Today’s post isn’t big-bust related because I couldn’t get the bobbin winder on my new sewing machine to work in time to finish what I really wanted to write about, which is how to make a scoopneck L.L. Bean tee even scoopier. Instead, I’m going to follow up with an experiment I mentioned in April about extending my legs.
I’ve been wearing the black Naot sandals in the photos on the left for longer than I’ve been writing this blog. You’ve probably wondered, “When is Darlene going to buy a decent pair of sandals?” This year, as it turns out! It took half the summer, but I finally found a pair of Fly London sandals that fit my orthotics, sort of match my skin tone, and even give me some height. I feel more put-together when I leave the house in my new sandals.
However in studying these photos, even though there is a difference between the left and right columns, I don’t think that the photos on the left look as bad as I felt like I looked before I bought my new sandals. This raises an interesting question: How much is a detail worth? Ideally, it should only be worth whatever we can afford, and it shouldn’t cost us our sense of well-being if we can’t afford it.
There are a lot of resources, including Hourglassy, that tell us how to dress, and it would take an unlimited amount of money and time to follow every tip, rule and suggestion. Since money and time are limited, it’s up to us to prioritize. If a particular detail doesn’t make the cut–say I had to choose a well-fitting bra over more flattering sandals–I shouldn’t allow my inability to wear more flattering sandals cause me to feel bad about myself.
That’s the ideal. In reality, however, it takes comparison photos like the ones I’ve posted today to realize that when I spend any angst on details that I can’t afford, I’m paying more than they’re worth.
I can’t resist exploring an application of this principle to the world of D+ bras. Each of us knows at least one woman who is running around in ill-fitting bras because she “can’t afford” one that fits. Personally, a well-fitting bra is one of the most important details I can think of, especially because right now I only have ONE bra that fits, an amazing Cleo Alexa in 34H that I bought from a reader last month. Because I can’t wear the Alexa every single day, it’s a big challenge to get dressed the day after I’ve worn it–it’s literally a let-down to revert to one of my stretched-out bras. If there’s one detail thatÂ almost justifies a bad mood, it’s a poor-fitting bra. But is it really worth the angst? I’m tempted to say yes!
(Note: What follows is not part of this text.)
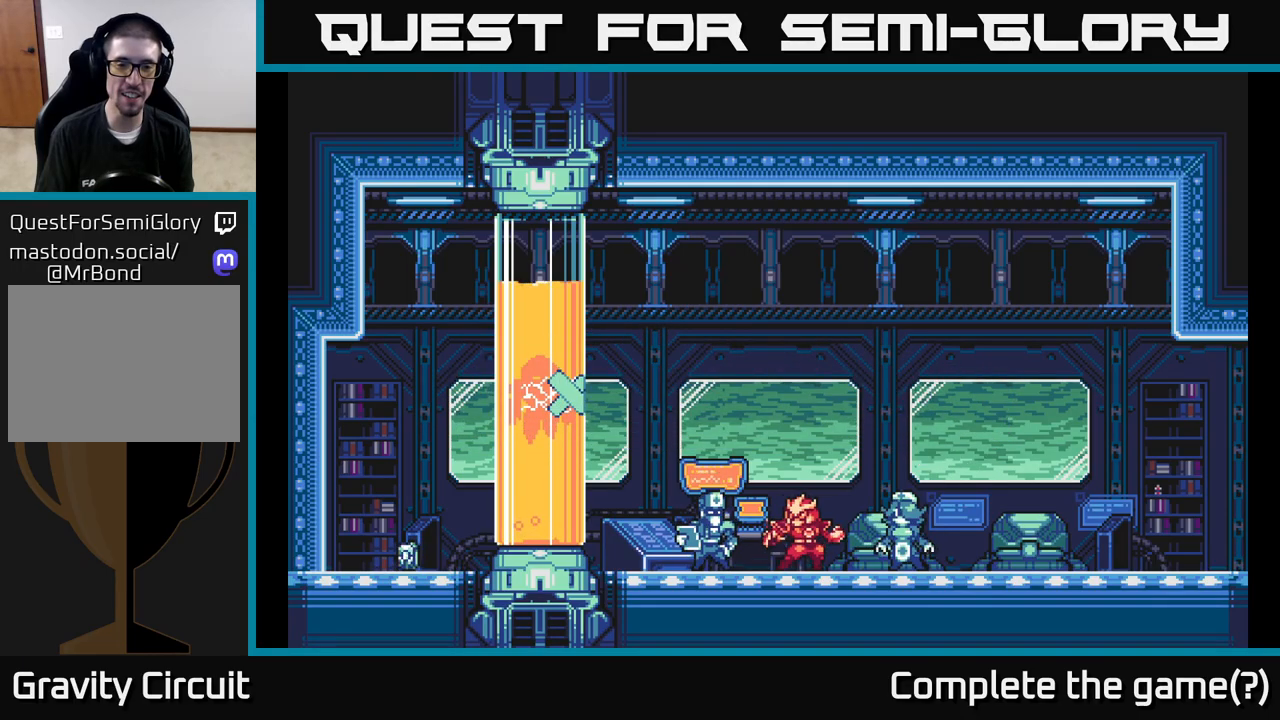
{"buttons": [], "left_stick": "up", "right_stick": "center", "events": [[67, "left_stick", "right"], [367, "left_stick", "center"], [467, "left_stick", "up"]]}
It’s that angst that is pushing me to go bra shopping tomorrow (I’m going on a field trip to Zoe & Co. in Westerly, RI; does anyone who lives nearby want to meet up?). It’s hard to believe that anyone who has experienced the dramatic difference between good and bad fit would ever fail to make it a priority. Yet there are women who do, and I need to respect their decision in the same way that I want them to respect my choice of sandals.
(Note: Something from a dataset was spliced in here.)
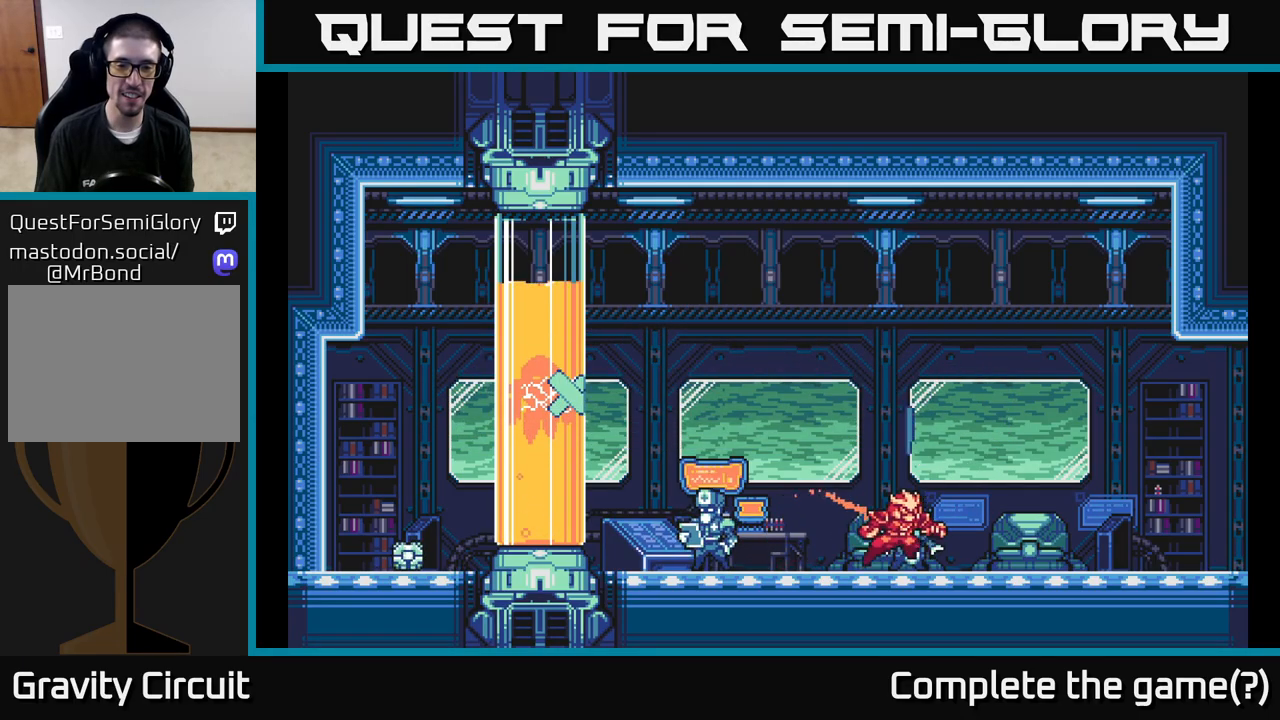
{"buttons": [], "left_stick": "center", "right_stick": "center", "events": [[167, "left_stick", "center"]]}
I didn’t know you also had orthotics. That makes sense in then why you had Naots- the only people I know who have them have orthotics, though I have to suffer with their footbeds since my orthotics are too built up to even fit in there with the footbed removed.
As far as shoes go – and DH hates this because he’s a shoe guy, he has far more shoes than I do – I let the aesthetic suffer for the sake of comfort and just because I have a harder time caring about that. I picked my wedding shoes by what I could dance in with minimal discomfort, not what looked the best (http://www.flickr.com/photos/97896429@N06/9615759693/)
Katie, the little bows on your shoes in that picture look so cute! And you’ve actually given me shoe advice in the past when you told me about dance shoes (https://hourglassy.com/2012/09/busty-or-not-fall-shopping-is-hard-work/). I still need to try them.
It’s so gratifying that you also care more about comfort than the aesthetics.
I think that it’s virtually impossible to follow every single rule about how to look your best, but if when you are making a choice what to buy you are making your choice based on those rules your wardrobe constantly improves.
It takes almost the same amount of time and money to buy well fitting bra from ebay and poor fitting bra from VS. It takes almost the same amount of time and money to buy light sandals as to buy dark sandals. And so on.
Of cause you can always go further: extensively search for the most flattering colors, shapes and style, order bespoke clothes etc. Here you really need to prioritize. But in very many cases you can just buy smarter without spending more time and/or money.
About priorities, I think that most important things are posture, hair, eyeglasses and proportions created by an outfit (this includes bra, but right bra and wrong clothes and shoes never look good). Then style, colors and adding some twist/visual interest. But this is my version )))
Malica, your comment is packed with wisdom! I may borrow your priorities from you.